-- Task goal --
Rewrite all of the material below, changing every "greatest value displayed" to "largest value shown" and leaving everything else as it is.

-- Stored dataset items --
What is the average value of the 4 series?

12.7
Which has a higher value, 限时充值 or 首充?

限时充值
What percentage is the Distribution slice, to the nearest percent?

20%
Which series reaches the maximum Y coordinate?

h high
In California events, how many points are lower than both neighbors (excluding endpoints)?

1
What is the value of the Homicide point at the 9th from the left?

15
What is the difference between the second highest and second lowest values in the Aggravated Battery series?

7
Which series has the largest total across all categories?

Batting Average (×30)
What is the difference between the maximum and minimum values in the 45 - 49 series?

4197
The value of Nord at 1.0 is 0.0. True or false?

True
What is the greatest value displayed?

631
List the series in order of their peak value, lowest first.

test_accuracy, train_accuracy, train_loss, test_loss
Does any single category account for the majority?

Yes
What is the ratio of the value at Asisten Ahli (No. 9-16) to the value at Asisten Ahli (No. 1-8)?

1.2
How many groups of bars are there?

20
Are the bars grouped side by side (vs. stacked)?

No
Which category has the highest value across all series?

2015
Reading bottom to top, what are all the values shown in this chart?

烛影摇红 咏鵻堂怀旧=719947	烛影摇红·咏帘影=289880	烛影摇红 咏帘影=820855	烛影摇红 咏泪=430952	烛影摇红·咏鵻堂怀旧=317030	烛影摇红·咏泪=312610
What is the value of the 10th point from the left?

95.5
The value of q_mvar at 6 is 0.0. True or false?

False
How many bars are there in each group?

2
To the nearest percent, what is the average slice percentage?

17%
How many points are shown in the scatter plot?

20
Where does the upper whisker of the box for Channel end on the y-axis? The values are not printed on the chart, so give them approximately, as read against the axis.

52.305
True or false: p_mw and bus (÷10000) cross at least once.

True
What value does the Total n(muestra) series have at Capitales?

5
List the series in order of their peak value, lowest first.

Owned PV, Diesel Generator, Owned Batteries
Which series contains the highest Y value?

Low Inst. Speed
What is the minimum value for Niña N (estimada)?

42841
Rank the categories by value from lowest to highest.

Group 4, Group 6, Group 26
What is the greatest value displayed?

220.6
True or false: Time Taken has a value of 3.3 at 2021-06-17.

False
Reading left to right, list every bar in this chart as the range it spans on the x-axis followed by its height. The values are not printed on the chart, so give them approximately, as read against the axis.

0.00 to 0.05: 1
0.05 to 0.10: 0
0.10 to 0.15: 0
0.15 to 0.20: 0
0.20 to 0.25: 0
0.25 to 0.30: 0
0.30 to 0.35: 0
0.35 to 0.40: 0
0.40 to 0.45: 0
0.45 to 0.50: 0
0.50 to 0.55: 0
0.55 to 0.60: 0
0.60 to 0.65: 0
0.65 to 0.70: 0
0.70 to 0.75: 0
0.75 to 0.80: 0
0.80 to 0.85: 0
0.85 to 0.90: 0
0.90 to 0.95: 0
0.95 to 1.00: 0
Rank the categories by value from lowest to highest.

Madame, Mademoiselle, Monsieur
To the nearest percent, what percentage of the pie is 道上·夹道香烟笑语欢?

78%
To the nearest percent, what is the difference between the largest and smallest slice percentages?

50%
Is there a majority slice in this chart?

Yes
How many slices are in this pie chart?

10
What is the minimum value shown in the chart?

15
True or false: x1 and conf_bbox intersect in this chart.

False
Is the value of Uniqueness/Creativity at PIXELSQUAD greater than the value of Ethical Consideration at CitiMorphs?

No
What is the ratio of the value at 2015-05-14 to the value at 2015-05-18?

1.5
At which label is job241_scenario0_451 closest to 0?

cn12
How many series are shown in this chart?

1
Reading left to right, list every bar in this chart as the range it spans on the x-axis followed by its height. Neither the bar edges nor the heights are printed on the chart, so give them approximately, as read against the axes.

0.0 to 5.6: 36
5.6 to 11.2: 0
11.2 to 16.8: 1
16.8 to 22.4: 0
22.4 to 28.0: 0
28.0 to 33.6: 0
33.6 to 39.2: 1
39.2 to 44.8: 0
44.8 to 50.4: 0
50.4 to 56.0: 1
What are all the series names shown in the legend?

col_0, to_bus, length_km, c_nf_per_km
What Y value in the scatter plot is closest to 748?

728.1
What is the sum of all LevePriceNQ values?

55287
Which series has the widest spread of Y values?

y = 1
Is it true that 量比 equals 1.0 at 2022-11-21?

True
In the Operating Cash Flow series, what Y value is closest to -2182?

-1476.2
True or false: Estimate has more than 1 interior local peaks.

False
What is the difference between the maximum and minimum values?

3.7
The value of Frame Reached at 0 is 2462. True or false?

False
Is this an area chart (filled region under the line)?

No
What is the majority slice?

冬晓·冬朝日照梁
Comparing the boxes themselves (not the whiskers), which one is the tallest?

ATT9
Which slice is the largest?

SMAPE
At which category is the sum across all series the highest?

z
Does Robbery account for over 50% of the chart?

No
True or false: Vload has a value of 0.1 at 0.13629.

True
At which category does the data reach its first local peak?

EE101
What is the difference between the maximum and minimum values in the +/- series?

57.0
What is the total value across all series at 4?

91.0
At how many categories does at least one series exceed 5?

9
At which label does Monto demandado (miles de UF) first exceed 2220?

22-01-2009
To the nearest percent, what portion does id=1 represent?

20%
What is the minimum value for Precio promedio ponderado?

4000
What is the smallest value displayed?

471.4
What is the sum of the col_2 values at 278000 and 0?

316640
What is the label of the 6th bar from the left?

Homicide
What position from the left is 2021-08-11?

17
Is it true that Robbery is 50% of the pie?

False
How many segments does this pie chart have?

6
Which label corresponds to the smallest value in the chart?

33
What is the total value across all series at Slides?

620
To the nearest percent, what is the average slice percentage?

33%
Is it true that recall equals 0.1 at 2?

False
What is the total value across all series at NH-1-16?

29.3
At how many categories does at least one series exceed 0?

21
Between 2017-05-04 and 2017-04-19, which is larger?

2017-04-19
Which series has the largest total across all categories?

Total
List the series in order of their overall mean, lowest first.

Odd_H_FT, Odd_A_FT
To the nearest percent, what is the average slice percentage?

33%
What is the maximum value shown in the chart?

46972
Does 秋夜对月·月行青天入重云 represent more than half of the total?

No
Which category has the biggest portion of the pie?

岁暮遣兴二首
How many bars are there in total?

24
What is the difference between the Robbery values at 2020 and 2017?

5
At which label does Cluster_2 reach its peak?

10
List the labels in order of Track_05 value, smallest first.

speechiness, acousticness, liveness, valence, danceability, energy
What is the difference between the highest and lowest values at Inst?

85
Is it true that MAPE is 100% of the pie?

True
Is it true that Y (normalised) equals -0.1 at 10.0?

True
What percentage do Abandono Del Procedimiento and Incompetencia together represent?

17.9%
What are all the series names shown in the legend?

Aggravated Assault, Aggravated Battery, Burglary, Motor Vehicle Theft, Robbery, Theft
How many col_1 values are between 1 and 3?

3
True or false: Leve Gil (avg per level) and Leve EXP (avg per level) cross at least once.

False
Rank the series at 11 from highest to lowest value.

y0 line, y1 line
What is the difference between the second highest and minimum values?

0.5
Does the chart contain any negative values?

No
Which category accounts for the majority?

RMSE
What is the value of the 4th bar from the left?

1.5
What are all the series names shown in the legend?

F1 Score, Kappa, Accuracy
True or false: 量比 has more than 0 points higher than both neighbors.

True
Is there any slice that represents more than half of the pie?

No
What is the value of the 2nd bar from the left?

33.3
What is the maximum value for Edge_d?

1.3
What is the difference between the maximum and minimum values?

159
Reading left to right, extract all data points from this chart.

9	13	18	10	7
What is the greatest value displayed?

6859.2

-- Answer section --
What is the average value of the 4 series?

12.7
Which has a higher value, 限时充值 or 首充?

限时充值
What percentage is the Distribution slice, to the nearest percent?

20%
Which series reaches the maximum Y coordinate?

h high
In California events, how many points are lower than both neighbors (excluding endpoints)?

1
What is the value of the Homicide point at the 9th from the left?

15
What is the difference between the second highest and second lowest values in the Aggravated Battery series?

7
Which series has the largest total across all categories?

Batting Average (×30)
What is the difference between the maximum and minimum values in the 45 - 49 series?

4197
The value of Nord at 1.0 is 0.0. True or false?

True
What is the largest value shown?

631
List the series in order of their peak value, lowest first.

test_accuracy, train_accuracy, train_loss, test_loss
Does any single category account for the majority?

Yes
What is the ratio of the value at Asisten Ahli (No. 9-16) to the value at Asisten Ahli (No. 1-8)?

1.2
How many groups of bars are there?

20
Are the bars grouped side by side (vs. stacked)?

No
Which category has the highest value across all series?

2015
Reading bottom to top, what are all the values shown in this chart?

烛影摇红 咏鵻堂怀旧=719947	烛影摇红·咏帘影=289880	烛影摇红 咏帘影=820855	烛影摇红 咏泪=430952	烛影摇红·咏鵻堂怀旧=317030	烛影摇红·咏泪=312610
What is the value of the 10th point from the left?

95.5
The value of q_mvar at 6 is 0.0. True or false?

False
How many bars are there in each group?

2
To the nearest percent, what is the average slice percentage?

17%
How many points are shown in the scatter plot?

20
Where does the upper whisker of the box for Channel end on the y-axis? The values are not printed on the chart, so give them approximately, as read against the axis.

52.305
True or false: p_mw and bus (÷10000) cross at least once.

True
What value does the Total n(muestra) series have at Capitales?

5
List the series in order of their peak value, lowest first.

Owned PV, Diesel Generator, Owned Batteries
Which series contains the highest Y value?

Low Inst. Speed
What is the minimum value for Niña N (estimada)?

42841
Rank the categories by value from lowest to highest.

Group 4, Group 6, Group 26
What is the largest value shown?

220.6
True or false: Time Taken has a value of 3.3 at 2021-06-17.

False
Reading left to right, list every bar in this chart as the range it spans on the x-axis followed by its height. The values are not printed on the chart, so give them approximately, as read against the axis.

0.00 to 0.05: 1
0.05 to 0.10: 0
0.10 to 0.15: 0
0.15 to 0.20: 0
0.20 to 0.25: 0
0.25 to 0.30: 0
0.30 to 0.35: 0
0.35 to 0.40: 0
0.40 to 0.45: 0
0.45 to 0.50: 0
0.50 to 0.55: 0
0.55 to 0.60: 0
0.60 to 0.65: 0
0.65 to 0.70: 0
0.70 to 0.75: 0
0.75 to 0.80: 0
0.80 to 0.85: 0
0.85 to 0.90: 0
0.90 to 0.95: 0
0.95 to 1.00: 0
Rank the categories by value from lowest to highest.

Madame, Mademoiselle, Monsieur
To the nearest percent, what percentage of the pie is 道上·夹道香烟笑语欢?

78%
To the nearest percent, what is the difference between the largest and smallest slice percentages?

50%
Is there a majority slice in this chart?

Yes
How many slices are in this pie chart?

10
What is the minimum value shown in the chart?

15
True or false: x1 and conf_bbox intersect in this chart.

False
Is the value of Uniqueness/Creativity at PIXELSQUAD greater than the value of Ethical Consideration at CitiMorphs?

No
What is the ratio of the value at 2015-05-14 to the value at 2015-05-18?

1.5
At which label is job241_scenario0_451 closest to 0?

cn12
How many series are shown in this chart?

1
Reading left to right, list every bar in this chart as the range it spans on the x-axis followed by its height. Neither the bar edges nor the heights are printed on the chart, so give them approximately, as read against the axes.

0.0 to 5.6: 36
5.6 to 11.2: 0
11.2 to 16.8: 1
16.8 to 22.4: 0
22.4 to 28.0: 0
28.0 to 33.6: 0
33.6 to 39.2: 1
39.2 to 44.8: 0
44.8 to 50.4: 0
50.4 to 56.0: 1
What are all the series names shown in the legend?

col_0, to_bus, length_km, c_nf_per_km
What Y value in the scatter plot is closest to 748?

728.1
What is the sum of all LevePriceNQ values?

55287
Which series has the widest spread of Y values?

y = 1
Is it true that 量比 equals 1.0 at 2022-11-21?

True
In the Operating Cash Flow series, what Y value is closest to -2182?

-1476.2
True or false: Estimate has more than 1 interior local peaks.

False
What is the difference between the maximum and minimum values?

3.7
The value of Frame Reached at 0 is 2462. True or false?

False
Is this an area chart (filled region under the line)?

No
What is the majority slice?

冬晓·冬朝日照梁
Comparing the boxes themselves (not the whiskers), which one is the tallest?

ATT9
Which slice is the largest?

SMAPE
At which category is the sum across all series the highest?

z
Does Robbery account for over 50% of the chart?

No
True or false: Vload has a value of 0.1 at 0.13629.

True
At which category does the data reach its first local peak?

EE101
What is the difference between the maximum and minimum values in the +/- series?

57.0
What is the total value across all series at 4?

91.0
At how many categories does at least one series exceed 5?

9
At which label does Monto demandado (miles de UF) first exceed 2220?

22-01-2009
To the nearest percent, what portion does id=1 represent?

20%
What is the minimum value for Precio promedio ponderado?

4000
What is the smallest value displayed?

471.4
What is the sum of the col_2 values at 278000 and 0?

316640
What is the label of the 6th bar from the left?

Homicide
What position from the left is 2021-08-11?

17
Is it true that Robbery is 50% of the pie?

False
How many segments does this pie chart have?

6
Which label corresponds to the smallest value in the chart?

33
What is the total value across all series at Slides?

620
To the nearest percent, what is the average slice percentage?

33%
Is it true that recall equals 0.1 at 2?

False
What is the total value across all series at NH-1-16?

29.3
At how many categories does at least one series exceed 0?

21
Between 2017-05-04 and 2017-04-19, which is larger?

2017-04-19
Which series has the largest total across all categories?

Total
List the series in order of their overall mean, lowest first.

Odd_H_FT, Odd_A_FT
To the nearest percent, what is the average slice percentage?

33%
What is the maximum value shown in the chart?

46972
Does 秋夜对月·月行青天入重云 represent more than half of the total?

No
Which category has the biggest portion of the pie?

岁暮遣兴二首
How many bars are there in total?

24
What is the difference between the Robbery values at 2020 and 2017?

5
At which label does Cluster_2 reach its peak?

10
List the labels in order of Track_05 value, smallest first.

speechiness, acousticness, liveness, valence, danceability, energy
What is the difference between the highest and lowest values at Inst?

85
Is it true that MAPE is 100% of the pie?

True
Is it true that Y (normalised) equals -0.1 at 10.0?

True
What percentage do Abandono Del Procedimiento and Incompetencia together represent?

17.9%
What are all the series names shown in the legend?

Aggravated Assault, Aggravated Battery, Burglary, Motor Vehicle Theft, Robbery, Theft
How many col_1 values are between 1 and 3?

3
True or false: Leve Gil (avg per level) and Leve EXP (avg per level) cross at least once.

False
Rank the series at 11 from highest to lowest value.

y0 line, y1 line
What is the difference between the second highest and minimum values?

0.5
Does the chart contain any negative values?

No
Which category accounts for the majority?

RMSE
What is the value of the 4th bar from the left?

1.5
What are all the series names shown in the legend?

F1 Score, Kappa, Accuracy
True or false: 量比 has more than 0 points higher than both neighbors.

True
Is there any slice that represents more than half of the pie?

No
What is the value of the 2nd bar from the left?

33.3
What is the maximum value for Edge_d?

1.3
What is the difference between the maximum and minimum values?

159
Reading left to right, extract all data points from this chart.

9	13	18	10	7
What is the largest value shown?

6859.2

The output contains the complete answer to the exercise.